LanceDB with Hyrax#
This notebook creates a small LanceDB database with two tables and reads one selected table with LanceDBDataset.
[1]:
from pathlib import Path
import lancedb
import pyarrow as pa
import hyrax
[2]:
db_path = Path("./random_lancedb")
db = lancedb.connect(str(db_path))
observations = pa.table(
{
"object_id": ["obj_0", "obj_1", "obj_2"],
"flux": [10.2, 11.4, 9.8],
"redshift": [0.12, 0.44, 0.31],
}
)
db.create_table("observations", observations, mode="overwrite")
calibration = pa.table(
{
"object_id": ["cal_0", "cal_1"],
"zeropoint": [25.1, 25.3],
}
)
db.create_table("calibration", calibration, mode="overwrite")
[2026-05-18T21:37:00Z WARN lance::dataset::write::insert] No existing dataset at /home/docs/checkouts/readthedocs.org/user_builds/hyrax/checkouts/v0.8.3/docs/notebooks/random_lancedb/observations.lance, it will be created
[2026-05-18T21:37:00Z WARN lance::dataset::write::insert] No existing dataset at /home/docs/checkouts/readthedocs.org/user_builds/hyrax/checkouts/v0.8.3/docs/notebooks/random_lancedb/calibration.lance, it will be created
[2]:
LanceTable(name='calibration', version=1, _conn=LanceDBConnection(uri='/home/docs/checkouts/readthedocs.org/user_builds/hyrax/checkouts/v0.8.3/docs/notebooks/random_lancedb'))
[3]:
h = hyrax.Hyrax()
h.config["data_set"]["LanceDBDataset"]["table_name"] = "observations"
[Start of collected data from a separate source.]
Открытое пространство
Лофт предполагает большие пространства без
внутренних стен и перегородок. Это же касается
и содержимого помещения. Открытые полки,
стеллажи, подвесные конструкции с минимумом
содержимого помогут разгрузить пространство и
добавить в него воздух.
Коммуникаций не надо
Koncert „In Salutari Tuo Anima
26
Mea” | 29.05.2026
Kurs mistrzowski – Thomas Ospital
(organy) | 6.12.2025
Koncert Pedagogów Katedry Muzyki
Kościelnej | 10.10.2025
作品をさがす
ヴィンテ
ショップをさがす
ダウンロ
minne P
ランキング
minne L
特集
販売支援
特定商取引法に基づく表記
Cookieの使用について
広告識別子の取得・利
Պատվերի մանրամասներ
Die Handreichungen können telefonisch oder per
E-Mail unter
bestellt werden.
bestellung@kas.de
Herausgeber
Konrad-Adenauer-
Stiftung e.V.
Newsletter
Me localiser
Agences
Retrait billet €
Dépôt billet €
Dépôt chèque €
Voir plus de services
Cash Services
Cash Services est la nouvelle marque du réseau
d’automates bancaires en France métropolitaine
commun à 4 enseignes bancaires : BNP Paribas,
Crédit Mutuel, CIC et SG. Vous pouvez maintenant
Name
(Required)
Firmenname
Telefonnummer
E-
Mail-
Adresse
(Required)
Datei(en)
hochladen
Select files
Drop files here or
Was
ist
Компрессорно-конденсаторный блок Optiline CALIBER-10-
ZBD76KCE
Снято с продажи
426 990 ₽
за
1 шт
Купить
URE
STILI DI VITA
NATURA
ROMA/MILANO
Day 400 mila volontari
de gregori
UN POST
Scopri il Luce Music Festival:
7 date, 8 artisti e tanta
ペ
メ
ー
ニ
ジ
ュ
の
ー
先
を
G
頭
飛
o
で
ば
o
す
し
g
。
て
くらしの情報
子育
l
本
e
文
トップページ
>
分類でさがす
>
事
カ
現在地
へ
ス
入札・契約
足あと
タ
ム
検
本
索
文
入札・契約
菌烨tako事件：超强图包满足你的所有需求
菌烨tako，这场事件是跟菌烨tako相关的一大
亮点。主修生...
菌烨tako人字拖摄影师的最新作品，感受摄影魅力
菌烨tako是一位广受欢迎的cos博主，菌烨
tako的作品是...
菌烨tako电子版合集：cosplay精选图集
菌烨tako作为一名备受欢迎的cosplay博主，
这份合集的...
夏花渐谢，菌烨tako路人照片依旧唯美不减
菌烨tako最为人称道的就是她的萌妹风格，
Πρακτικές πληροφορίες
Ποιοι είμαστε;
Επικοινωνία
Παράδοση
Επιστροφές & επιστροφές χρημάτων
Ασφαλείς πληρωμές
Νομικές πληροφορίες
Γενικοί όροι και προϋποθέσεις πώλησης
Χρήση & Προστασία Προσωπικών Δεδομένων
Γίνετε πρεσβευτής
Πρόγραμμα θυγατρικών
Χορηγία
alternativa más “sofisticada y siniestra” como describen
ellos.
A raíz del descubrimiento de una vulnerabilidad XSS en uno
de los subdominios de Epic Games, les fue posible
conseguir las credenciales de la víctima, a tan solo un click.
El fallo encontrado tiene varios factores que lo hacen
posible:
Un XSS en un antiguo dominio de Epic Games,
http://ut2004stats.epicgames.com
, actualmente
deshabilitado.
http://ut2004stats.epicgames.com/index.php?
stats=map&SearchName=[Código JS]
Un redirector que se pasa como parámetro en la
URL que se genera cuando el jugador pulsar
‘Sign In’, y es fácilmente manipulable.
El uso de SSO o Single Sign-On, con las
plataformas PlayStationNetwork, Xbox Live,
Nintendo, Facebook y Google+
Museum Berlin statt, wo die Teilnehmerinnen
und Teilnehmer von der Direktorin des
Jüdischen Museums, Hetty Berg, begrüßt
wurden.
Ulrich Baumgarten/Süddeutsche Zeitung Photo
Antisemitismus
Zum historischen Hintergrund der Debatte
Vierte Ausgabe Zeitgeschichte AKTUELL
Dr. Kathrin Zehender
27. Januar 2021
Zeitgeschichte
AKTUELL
h.config["data_request"] = {
"infer": {
"lance": {
"dataset_class": "LanceDBDataset",
"data_location": str(db_path),
"primary_id_field": "object_id",
"fields": ["object_id", "flux", "redshift"],
}
}
}
prepared = h.prepare()
[2026-05-18 21:37:00,592 hyrax.verbs.prepare:INFO] Finished Prepare
[4]:
prepared["infer"][0]["lance"]
[4]:
{'object_id': 'obj_0', 'flux': 10.2, 'redshift': 0.12}